Master's Theses

Document Type

Thesis - campus only access

Date of Award

Summer 1966

Degree Name

Master of Arts (MA)

Department

English

Advisor

Ralph Coder

Abstract

The key to medieval literature was Dante’s statement, “of more senses than one”, for medieval literature must be interpreted “at one and the same time on different levels so closely interrelated that each is corrected by the other and that all are blended into an harmonious whole”. Medieval symbolism used the “symbolisms of the ages”. Furthermore, the medieval authors utilized the bestiaries, lapidaries, and other pseudo-sciences, astrology and alchemy, to symbolize natural objects. Naturally, the philosophers, the prophets, and the theologians of ancient and medieval civilizations were cognizant of number symbolism and of its significance. Aristotle noted: “three is the first number to which . . . ‘all’ has been appropriated”. St. Thomas Aquinas specified: “the Creator is threefold . . . The creature is also threefold, and its triplicity is specifically related to the Trinity”. In his Divina Commedia, Dante structurally maintained: “3 actual divisions of 34, 33, 33 cantos, . . . . Both Beatrice and the Comedy have their basis in the number 3”. Russell Peck observed: “like Dante, Chaucer uses three’s to describe both kinds of love (‘one which ennobles, and one which enthralls; one of light, one of night’).” Dante and Chaucer manipulated the number three to symbolize either the Trinity or the anti-trinity, for the three Fates were the messengers of Divine Providence, whereas the three Furies were the emissaries of Pandemonium.

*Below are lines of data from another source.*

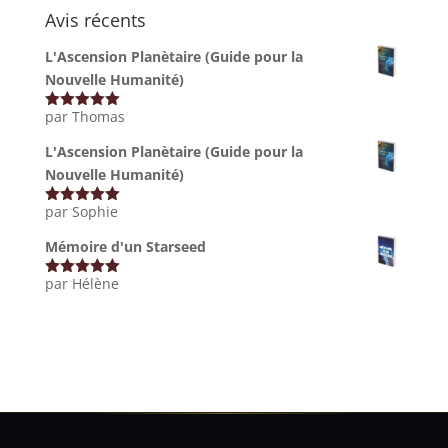
Avis récents
L'Ascension Planètaire (Guide pour la
Nouvelle Humanité)
par Thomas
Note
5
sur
5
L'Ascension Planètaire (Guide pour la
Nouvelle Humanité)
par Sophie
Note
5
sur
5
Mémoire d'un Starseed
par Hélène
Note
5
sur
5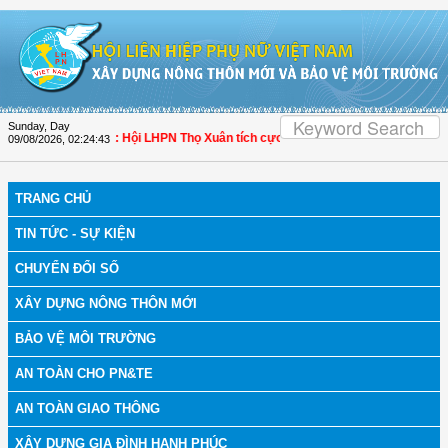
Skip to Content
Sunday, Day
bệnh
| Thanh Hóa: Hội LHPN Thọ Xuân tích cực góp phần nâng cao tỷ lệ người d
09/08/2026
,
02:24:44
TRANG CHỦ
TIN TỨC - SỰ KIỆN
CHUYỂN ĐỔI SỐ
XÂY DỰNG NÔNG THÔN MỚI
BẢO VỆ MÔI TRƯỜNG
AN TOÀN CHO PN&TE
AN TOÀN GIAO THÔNG
XÂY DỰNG GIA ĐÌNH HẠNH PHÚC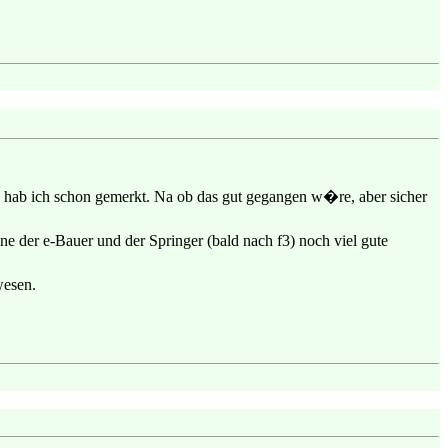
o, hab ich schon gemerkt. Na ob das gut gegangen w�re, aber sicher
ine der e-Bauer und der Springer (bald nach f3) noch viel gute
wesen.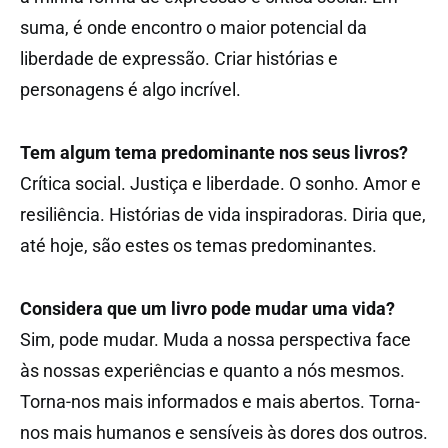
suma, é onde encontro o maior potencial da
liberdade de expressão. Criar histórias e
personagens é algo incrível.
Tem algum tema predominante nos seus livros?
Crítica social. Justiça e liberdade. O sonho. Amor e
resiliência. Histórias de vida inspiradoras. Diria que,
até hoje, são estes os temas predominantes.
Considera que um livro pode mudar uma vida?
Sim, pode mudar. Muda a nossa perspectiva face
às nossas experiências e quanto a nós mesmos.
Torna-nos mais informados e mais abertos. Torna-
nos mais humanos e sensíveis às dores dos outros.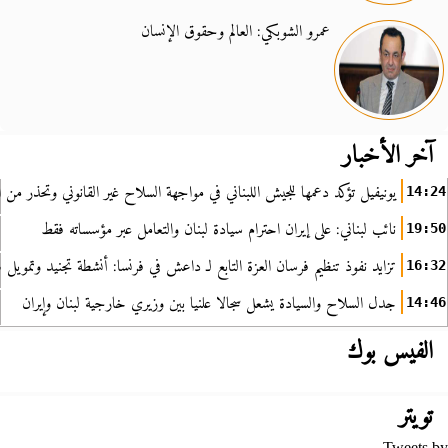
عمرو الشوبكي: العالم وحقوق الإنسان
آخر الأخبار
يونيفيل تؤكد دعمها للجيش اللبناني في مواجهة السلاح غير القانوني وتحذر من ا
14:24
نائب لبناني: على إيران احترام سيادة لبنان والتعامل عبر مؤسساته فقط
19:50
تزايد نفوذ تنظيم فرسان العزة التابع لـ داعش في فرنسا: أنشطة تجنيد وتمويل
16:32
جدل السلاح والسيادة يشعل سجالا علنيا بين وزيري خارجية لبنان وإيران
14:46
الفيس بوك
تويتر
Tweets by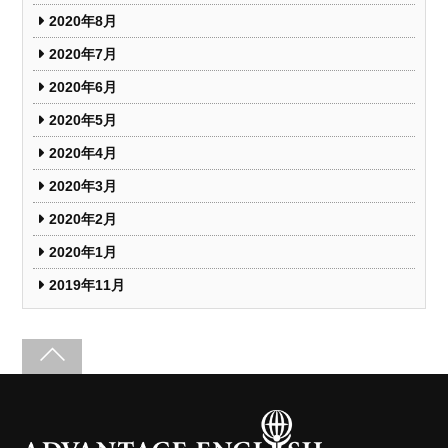
2020年8月
2020年7月
2020年6月
2020年5月
2020年4月
2020年3月
2020年2月
2020年1月
2019年11月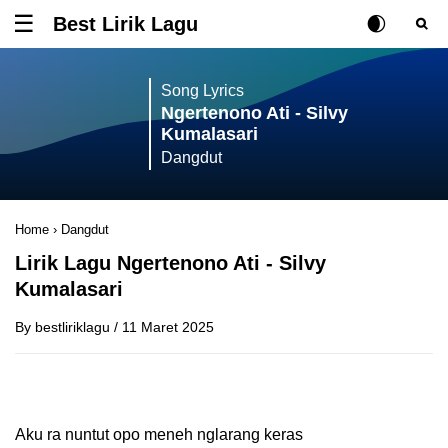
Best Lirik Lagu
Tombol untuk membuka atau menutup menu
Rubah Posisi Ki
Tombol ub
Tom
Song Lyrics
Ngertenono Ati - Silvy
Kumalasari
Dangdut
Home
›
Dangdut
Lirik Lagu Ngertenono Ati - Silvy
Kumalasari
By
bestliriklagu
/
11 Maret 2025
Aku ra nuntut opo meneh nglarang keras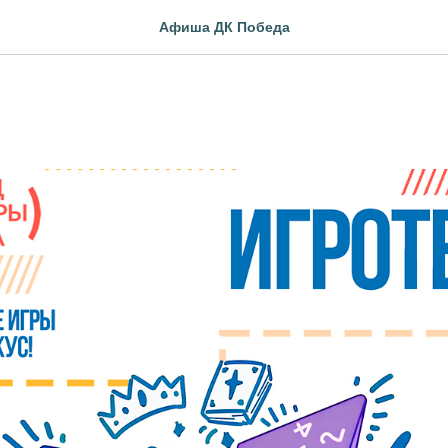
Афиша ДК Победа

The Fates and Furies were antithetical agents. Russell Peck also asserted: “the three’s in the Troilus generally pertain in some way to the love theme. Their significances range from ironic indication of cupidity to affirmation of the Trinity”. Then, he presented the proper and ultimate purpose of the Chaucerian number three and the theme of love: The climax of the three symbolism occurs in the final stanza of the Troilus, in which the number is specifically associated with the Trinity, the highest expression of love against which all other forms of love should ultimately be judged. In his religious Epilogue, Chaucer concluded with an apostrophe to his readers in which he anathematized the false and pagan “corsed old rites”, as he asked: “all the ‘young fresh folks’ to look up, . . . not on Olympus but on Calvary”.